Organ Naklinin Bir Sektör Haline Gelmesi: Organ Ticareti ve Yansımaları
Günümüzde, insan vücudunun ticari amaçlar ile kullanımı ve ekonomik amaçlı organ nakli dünyanın hemen her ülkesinde yasaklanmıştır. Buna karşın, kimi ülkelerde oldukça sık rastlanan fakirlik olgusu ve hastalar ile organlarını satmak isteyen kişiler arasında aracılık yapan mafya ve benzeri oluşumların mevcudiyeti, dünyanın hemen her yerinde yasak olmasına rağmen organ kaçakçılığının varlığını ve yaygınlığını açıklamaktadır. Konuya ilişkin hazırlanan bir raporda, bir böbreğin yaklaşık 2500-3000 dolara satıldığı, organ nakli operasyonlarının ise 150-200 bin dolar karşılığında gerçekleştirildiği ileri sürülmektedir. Söz konusu rakamlar, organ kaçakçılığının nasıl devasa bir endüstriye dönüşebileceğini ve illegal yollardan para kazanma arzusundaki insan tacirlerinin iştahını kabartabileceğini göstermesi itibariyle önemlidir. Üstelik son 15 yılda, dünyada 115000 organ nakli gerçekleştirilmiş olsa da, bu rakam organ nakline ihtiyaç duyanların yalnızca %15’i gibi cüzi sayılabilecek bir orana karşılık gelmektedir.

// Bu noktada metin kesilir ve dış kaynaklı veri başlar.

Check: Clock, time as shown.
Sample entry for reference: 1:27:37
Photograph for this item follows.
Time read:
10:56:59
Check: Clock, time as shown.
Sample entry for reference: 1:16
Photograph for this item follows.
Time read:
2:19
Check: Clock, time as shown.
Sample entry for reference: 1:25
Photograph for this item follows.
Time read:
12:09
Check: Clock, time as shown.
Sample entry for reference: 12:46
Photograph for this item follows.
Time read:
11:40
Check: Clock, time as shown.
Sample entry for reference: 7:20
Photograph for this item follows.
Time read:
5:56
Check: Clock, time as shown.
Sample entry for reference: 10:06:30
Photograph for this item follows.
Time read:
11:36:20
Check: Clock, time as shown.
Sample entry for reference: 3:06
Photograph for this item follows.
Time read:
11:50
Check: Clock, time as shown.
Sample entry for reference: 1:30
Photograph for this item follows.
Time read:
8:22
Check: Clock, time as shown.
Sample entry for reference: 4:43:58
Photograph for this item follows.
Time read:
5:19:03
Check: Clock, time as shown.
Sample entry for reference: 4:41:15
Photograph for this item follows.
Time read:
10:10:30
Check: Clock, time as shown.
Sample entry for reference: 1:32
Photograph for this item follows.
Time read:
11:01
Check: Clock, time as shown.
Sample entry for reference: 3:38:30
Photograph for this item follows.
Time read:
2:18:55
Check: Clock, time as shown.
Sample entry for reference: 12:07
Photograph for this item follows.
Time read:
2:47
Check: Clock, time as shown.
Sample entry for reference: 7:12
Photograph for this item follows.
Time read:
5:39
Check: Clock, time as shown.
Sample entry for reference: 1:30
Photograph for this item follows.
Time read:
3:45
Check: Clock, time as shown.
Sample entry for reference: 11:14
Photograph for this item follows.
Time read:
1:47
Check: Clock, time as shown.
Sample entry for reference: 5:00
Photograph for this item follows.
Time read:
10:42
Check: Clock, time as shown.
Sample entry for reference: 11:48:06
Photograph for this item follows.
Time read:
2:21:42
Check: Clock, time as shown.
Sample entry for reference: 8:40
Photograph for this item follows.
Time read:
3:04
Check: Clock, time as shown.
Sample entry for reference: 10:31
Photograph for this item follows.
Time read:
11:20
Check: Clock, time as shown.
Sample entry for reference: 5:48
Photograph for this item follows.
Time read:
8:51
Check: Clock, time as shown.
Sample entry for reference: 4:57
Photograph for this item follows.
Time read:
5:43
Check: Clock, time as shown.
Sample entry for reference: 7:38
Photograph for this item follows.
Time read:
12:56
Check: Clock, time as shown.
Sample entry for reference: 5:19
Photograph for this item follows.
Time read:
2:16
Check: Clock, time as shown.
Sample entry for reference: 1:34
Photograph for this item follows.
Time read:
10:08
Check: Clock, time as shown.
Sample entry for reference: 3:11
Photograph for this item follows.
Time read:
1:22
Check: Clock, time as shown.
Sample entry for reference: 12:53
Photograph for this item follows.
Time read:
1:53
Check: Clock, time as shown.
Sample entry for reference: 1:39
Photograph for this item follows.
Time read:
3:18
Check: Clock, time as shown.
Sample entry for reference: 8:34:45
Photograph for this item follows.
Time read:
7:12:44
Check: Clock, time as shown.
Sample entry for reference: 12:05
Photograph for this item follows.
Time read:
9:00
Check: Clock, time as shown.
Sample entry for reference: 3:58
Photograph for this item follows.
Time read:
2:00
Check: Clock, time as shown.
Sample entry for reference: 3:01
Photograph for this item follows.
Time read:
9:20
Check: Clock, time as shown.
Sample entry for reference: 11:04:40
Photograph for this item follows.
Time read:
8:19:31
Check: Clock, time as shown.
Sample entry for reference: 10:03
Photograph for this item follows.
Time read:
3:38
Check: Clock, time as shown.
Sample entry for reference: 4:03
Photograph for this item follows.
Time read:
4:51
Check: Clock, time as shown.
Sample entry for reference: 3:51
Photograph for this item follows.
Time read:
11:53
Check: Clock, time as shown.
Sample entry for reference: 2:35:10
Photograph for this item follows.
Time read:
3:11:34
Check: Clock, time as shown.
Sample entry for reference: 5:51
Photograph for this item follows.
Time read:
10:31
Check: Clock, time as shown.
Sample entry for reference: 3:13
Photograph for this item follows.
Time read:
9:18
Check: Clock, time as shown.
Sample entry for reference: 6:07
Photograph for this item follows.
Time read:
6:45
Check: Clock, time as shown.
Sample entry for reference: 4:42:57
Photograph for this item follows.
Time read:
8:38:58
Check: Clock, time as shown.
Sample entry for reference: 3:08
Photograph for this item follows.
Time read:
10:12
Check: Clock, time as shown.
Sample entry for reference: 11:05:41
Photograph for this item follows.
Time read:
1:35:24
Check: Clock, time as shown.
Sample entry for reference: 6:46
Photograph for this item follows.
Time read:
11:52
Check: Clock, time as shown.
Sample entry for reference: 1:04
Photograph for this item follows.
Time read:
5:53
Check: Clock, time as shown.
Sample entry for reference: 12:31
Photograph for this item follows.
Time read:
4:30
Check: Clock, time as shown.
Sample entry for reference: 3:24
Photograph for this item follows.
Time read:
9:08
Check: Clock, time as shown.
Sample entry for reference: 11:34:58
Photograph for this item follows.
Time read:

Bu durum da organ ticaretini tetikleyen bir unsur olarak karşımıza çıkmaktadır.
Bir ülkede organ ticaretinin yaygınlaşması o ülkenin ekonomik ve siyasi istikrarsızlığı ile doğrudan alakalıdır. Bu kapsamda 20. Yüzyılda, bilhassa böbrek nakli konusunda, daha ziyade Hindistan ve Güneydoğu Asya ülkeleri ile sınırlı olan organ ticareti, 21. Yüzyıl ile birlikte ekonomik ve siyasi istikrarsızlığın pençesindeki çeşitli Latin Amerika ve Kuzey Afrika ülkelerine doğru kaymaya başlamıştır. Dünya Sağlık Örgütü’nden elde edilen verilere göre, yılda yaklaşık 5000 böbrek ve karaciğer nakli, illegal yollarla yapılmakta ve her geçen gün bu rakam daha da artmaktadır. Yazımızın konusu dâhilinde olan Somali örneğinde de görülebileceği üzere siyasi ve ekonomik istikrarsızlık, yasadışı organ ticaretini tetikleyen bir unsur konumundadır.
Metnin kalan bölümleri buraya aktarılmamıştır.